Although shales constitute about 75% of most sedimentary basins, the studies dealing with their seismic response are relatively few, particularly for the organic rich shale gas. Mapping distribution of shale gas and identifying their maturation level and organic carbon richness is critically important for unconventional gas field exploration and development.
This study analyses the sensitivity of acoustic and elastic parameters of shales to variations in pore fluid content. Based on the effective medium theory a rock physics model has been made by inversion of the shale stiffness tensor from sonic, density, porosity and clay content logs.
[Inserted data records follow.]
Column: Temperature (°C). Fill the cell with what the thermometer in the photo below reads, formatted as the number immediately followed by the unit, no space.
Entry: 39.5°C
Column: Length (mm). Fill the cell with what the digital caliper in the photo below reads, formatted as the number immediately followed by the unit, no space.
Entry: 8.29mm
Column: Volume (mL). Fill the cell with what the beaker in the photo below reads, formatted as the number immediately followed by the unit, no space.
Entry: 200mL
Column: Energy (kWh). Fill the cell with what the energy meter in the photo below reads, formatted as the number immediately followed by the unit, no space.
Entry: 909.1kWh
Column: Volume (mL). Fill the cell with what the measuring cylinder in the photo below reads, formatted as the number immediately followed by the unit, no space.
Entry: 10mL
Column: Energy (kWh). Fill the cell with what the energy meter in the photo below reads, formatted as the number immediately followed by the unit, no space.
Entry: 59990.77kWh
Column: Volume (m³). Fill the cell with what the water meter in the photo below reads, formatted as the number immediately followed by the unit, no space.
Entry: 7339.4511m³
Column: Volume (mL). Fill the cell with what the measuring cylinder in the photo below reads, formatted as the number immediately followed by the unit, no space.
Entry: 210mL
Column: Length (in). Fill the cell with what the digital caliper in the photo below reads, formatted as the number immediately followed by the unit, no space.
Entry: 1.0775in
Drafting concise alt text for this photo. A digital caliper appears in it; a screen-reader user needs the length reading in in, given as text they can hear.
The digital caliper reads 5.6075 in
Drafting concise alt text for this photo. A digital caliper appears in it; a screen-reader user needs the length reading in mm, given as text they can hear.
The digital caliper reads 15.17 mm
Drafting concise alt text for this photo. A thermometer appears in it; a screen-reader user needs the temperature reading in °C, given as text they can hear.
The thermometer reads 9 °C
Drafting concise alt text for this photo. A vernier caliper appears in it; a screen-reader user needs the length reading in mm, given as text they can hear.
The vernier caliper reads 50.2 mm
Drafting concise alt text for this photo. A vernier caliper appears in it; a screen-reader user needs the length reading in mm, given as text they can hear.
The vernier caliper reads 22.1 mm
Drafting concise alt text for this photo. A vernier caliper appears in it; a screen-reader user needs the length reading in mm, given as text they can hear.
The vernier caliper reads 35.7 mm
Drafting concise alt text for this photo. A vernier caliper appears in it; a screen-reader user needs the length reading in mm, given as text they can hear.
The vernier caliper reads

Due to the lack of a generally agreed upon fluid substitution model for shale, a statistical approach to Gassmann’s Model using effective porosity in the near boundary conditions, has been developed to account for shale. Fluid substituted logs—for a variety of maturation levels—and gas saturations were generated and used to make the layered earth models. AVO and seismic forward modelling were performed using the rock physics modelled and the fluid substituted logs on layered models.
As part of seismic forward modelling, simultaneous inversion is performed for each model to generate P-impedance, S-impedance and density volumes. The sensitivity of the models were analysed by histogram, cross plotting, cross section highlighting, and body checking techniques. This study showed a dramatic hydrocarbon content effect—specifically gas—in the seismic response of shales.